====== Supplied entries ======

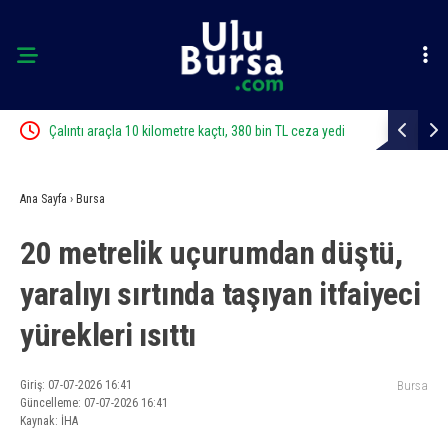
ı
Çalıntı araçla 10 kilometre kaçtı, 380 bin TL ceza yedi
Bursa’da zi
Ana Sayfa
›
Bursa
20 metrelik uçurumdan düştü,
yaralıyı sırtında taşıyan itfaiyeci
yürekleri ısıttı
Giriş: 07-07-2026 16:41
Bursa
Güncelleme: 07-07-2026 16:41
Kaynak: İHA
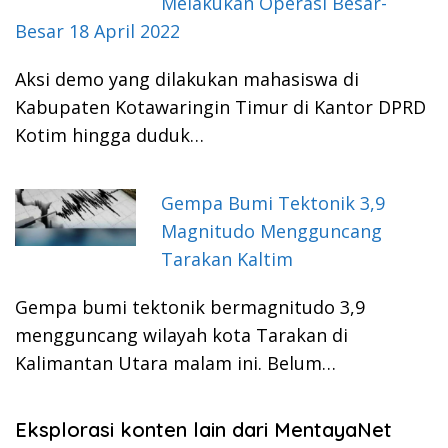
Melakukan Operasi Besar-
Besar 18 April 2022
Aksi demo yang dilakukan mahasiswa di
Kabupaten Kotawaringin Timur di Kantor DPRD
Kotim hingga duduk…
Gempa Bumi Tektonik 3,9
Magnitudo Mengguncang
Tarakan Kaltim
Gempa bumi tektonik bermagnitudo 3,9
mengguncang wilayah kota Tarakan di
Kalimantan Utara malam ini. Belum…
Eksplorasi konten lain dari MentayaNet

======

### [What you will do]
Swap "itfaiyeci" for "kurtarma görevlisi" in the lines running from the start of the records through the line that contains "Kaynak: İHA", and reproduce only those lines with nothing else altered. Omit the pictures from the output.

### [Result of the exercise]
ı
Çalıntı araçla 10 kilometre kaçtı, 380 bin TL ceza yedi
Bursa’da zi
Ana Sayfa
›
Bursa
20 metrelik uçurumdan düştü,
yaralıyı sırtında taşıyan kurtarma görevlisi
yürekleri ısıttı
Giriş: 07-07-2026 16:41
Bursa
Güncelleme: 07-07-2026 16:41
Kaynak: İHA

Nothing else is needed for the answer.